Unless you are living in an underground bunker, you know that Medtronic Diabetes announced yesterday that the MiniMed 670G hybrid closed loop system has been approved by the FDA with anticipated shipping in the spring of 2017. Here’s a link to the press release if you haven’t read it yet.
Am I excited about this? Absolutely yes!!! Will I purchase it? Absolutely not!!!
You may think that I won’t purchase this because I am currently a Dexcom and Animas user. You may think that I won’t purchase this because I’m mad about the United Healthcare/Medtronic agreement. You may think that I won’t purchase this because “The Cure” will be here in five years. No, those are not the reasons. What is preventing me from pursuing this device is my next pump and CGM is ⚡️⚡️⚡️⚡️
Those lightening bolts are supposed to grab your attention and make you sit on the edge of your seat as I explain my predicament.
My issue is that I am going on Medicare in April 2017 after having my current pump go out of warranty in December 2016. I long ago satisfied my deductible for 2016 and if I purchase a pump before the end of the year, it will be at no cost. The individual health insurance market in Minnesota is in chaos and I plan to purchase the cheapest insurance plan possible for January through March 2017. It will be expensive despite a high deductible.
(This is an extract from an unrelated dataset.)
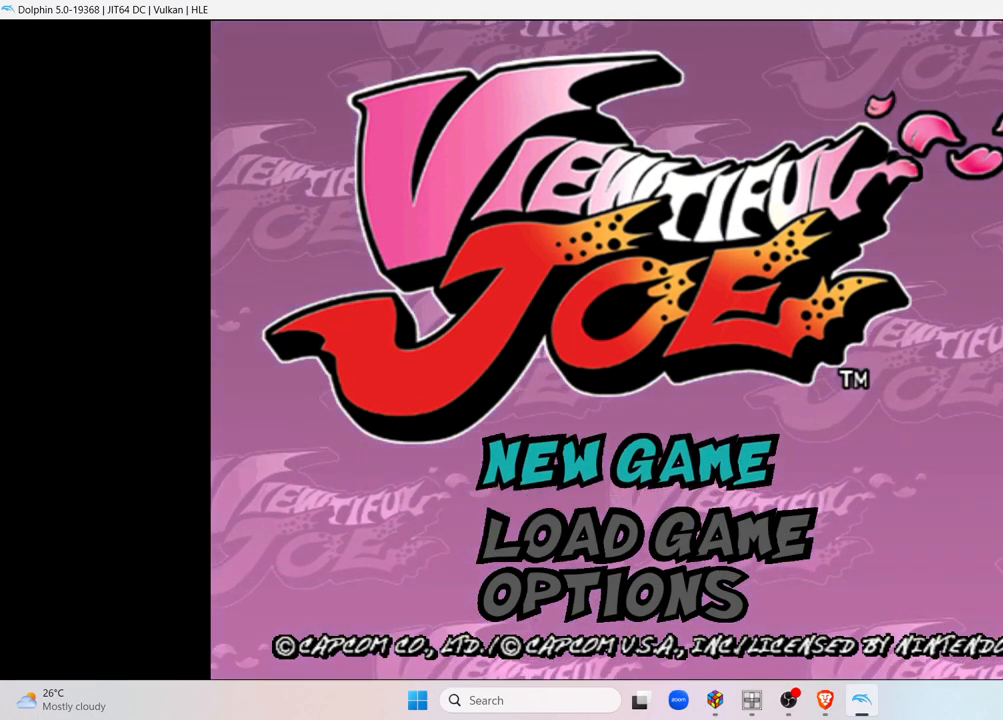
{"buttons": [], "left_stick": "center", "right_stick": "center", "events": [[183, "A", "up"]]}
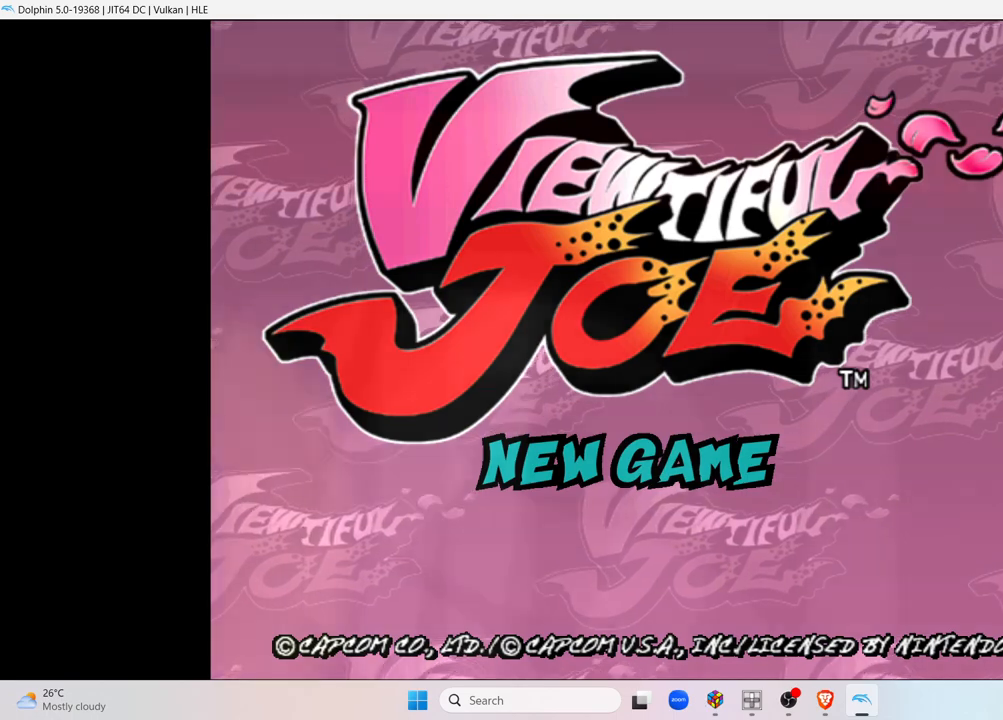
{"buttons": [], "left_stick": "center", "right_stick": "center", "events": []}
No way can I purchase a new pump in that time frame.
So my choice is to purchase a pump in early December or enter 2017 with an out-of-warranty pump and wait until Medicare. A naive advisor might suggest that I buy the Medtronic 630G in December knowing that those buyers will be the first in line for the 670G pump when it is released in the spring. But guess what! Once you get on Medicare, it is against Medicare law for beneficiaries to participate in upgrade programs. So if I purchase a 630G, that will be my pump for the next 4-5 years because I will not be allowed to upgrade to the 670G.
A Medtronic representative told me on Saturday that the 630G is now being reimbursed by Medicare. The sensors are not Medicare-eligible, but at least the pump is covered. If I wait hoping to purchase a 670G after April 1, the most likely possibility is that it will not be covered by Medicare for quite a while. Hopefully I am wrong on that.
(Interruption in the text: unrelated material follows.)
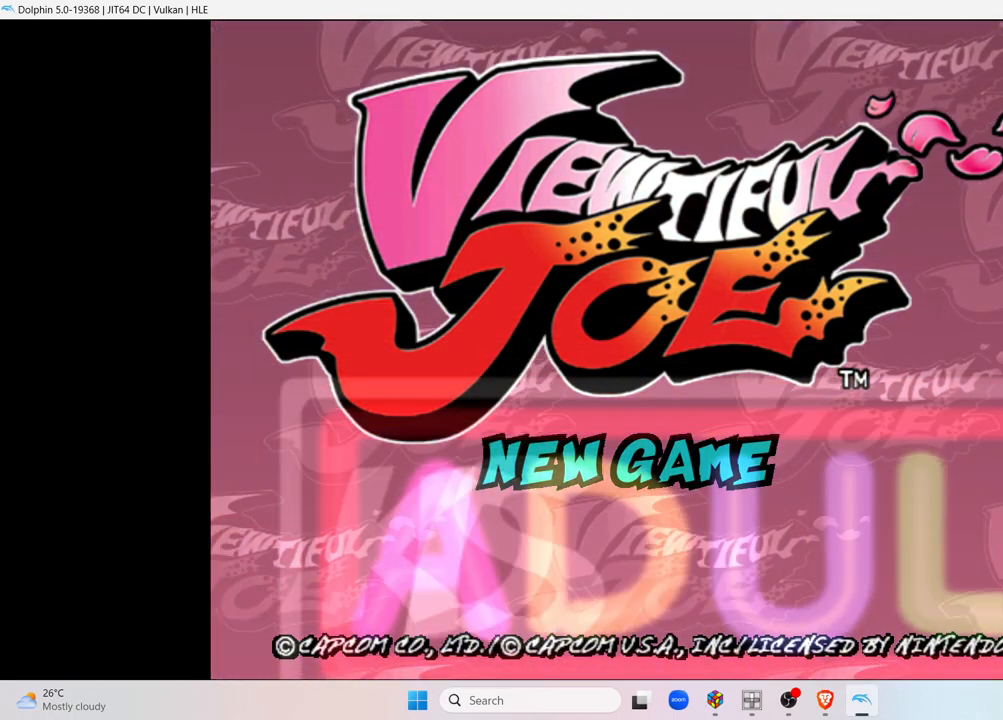
{"buttons": [], "left_stick": "center", "right_stick": "center", "events": []}
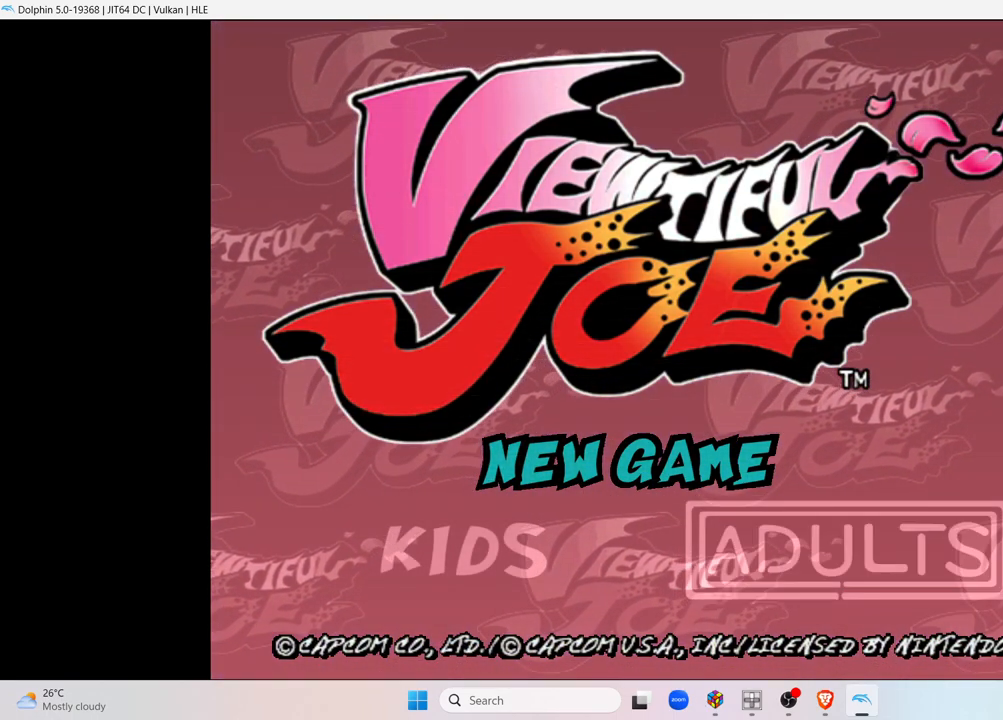
{"buttons": [], "left_stick": "center", "right_stick": "center", "events": []}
I am excited that the FDA has approved the MiniMed 670G. Medtronic is not calling it an artificial pancreas, but it is an important step on the journey to complete insulin automation. That is good for all of us excited about the future of diabetes technology.
But for me, it is not in the game. My reimbursement scenarios just don’t fit the timing of this release. Anyone who reads my blog regularly knows that I currently use Dexcom after several unhappy years with Medtronic SofSensors. The Guardian Sensor 3 that is part of the 670G is many generations removed from that nightmare and I would be open to trying them. But it would be too big a leap of faith to move back to Medtronic without a trial run. Maybe that will be possible in the future when hopefully, hopefully, hopefully CGM/pump systems will be reimbursable under Medicare.
Today my options are too tangled and uncertain to make the MiniMed 670G part of my plans. But I will still camp out in the grandstands with other diabetes advocates yelling “Congrats!” to Medtronic. We live in a golden age of diabetes tech. Unfortunately we also live in a stone age of diabetes reimbursement for those of us who are approaching age 65 and older.